Speaking of injury, one player that showed promise in the 2013-14 season but was hampered by injury this past year was Zach Saar. After a freshman season that saw Saar put up five goals and six assists, including the incredible double overtime game winner against Michigan in the 2014 Big Ten Quarterfinals, surgery in the offseason before his sophomore year caused him to miss the first 16 games last season. While the now-junior finished the final 16 games, he only put up one assist on the year, clearly feeling out of place after missing exactly half of the season.
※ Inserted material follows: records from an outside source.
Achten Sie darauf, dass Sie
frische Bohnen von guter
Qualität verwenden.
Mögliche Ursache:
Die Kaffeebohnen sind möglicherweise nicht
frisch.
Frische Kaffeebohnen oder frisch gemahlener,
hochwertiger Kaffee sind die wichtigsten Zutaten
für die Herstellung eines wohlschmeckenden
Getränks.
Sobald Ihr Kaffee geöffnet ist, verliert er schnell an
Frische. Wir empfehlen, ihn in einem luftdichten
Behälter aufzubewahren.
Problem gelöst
With a full offseason of rest, and even taking part in Toronto Maple Leafs' development camp earlier this month, Saar should be able to get back on track and hopefully continue his development from two years ago.
Additionally, players such as Richard and Curtis Loik have improved their game over their Penn State careers, with Richard the sixth and final Nittany Lion to put up over 20 points last season. Loik himself saw a seven point increase from the 2013-14 season last year, scoring one less goal but making up for it with 11 assists.
Even with all of this depth, Penn State still seems to lack a No. 1 talent from their existing roster coming into the 2015-16 season. Cases can be made for Goodwin or Scheid based on their play last season, but both will have to earn that mantle with another career high year.
So...what can we expect?
It's certainly not out of the realm of possibility that Penn State will regress this upcoming season in terms of offensive production. Losing three highly-talented, point producing players due to various circumstances in an offseason will certainly have an effect on a team's ability to score no matter what the sport. Guy Gadowsky didn't plan on relinquishing three of his top five scorers this offseason, though he has a big talent pool to pull from with an incoming class of six skaters and an existing roster that has proven itself over the course of the last season.
Though less offensive production doesn't necessarily spell a free fall in the standings, fans might want to temper their expectations of the team this season in what seems to be more of a transitionary year than the previous. Penn State is still an extremely young hockey program in comparison to the rest of the Big Ten and will have a harder time adjusting to player turnover than the rest of their division. While it's a necessary evil of college sports, don't expect Penn State to play anything less than their best come October 4.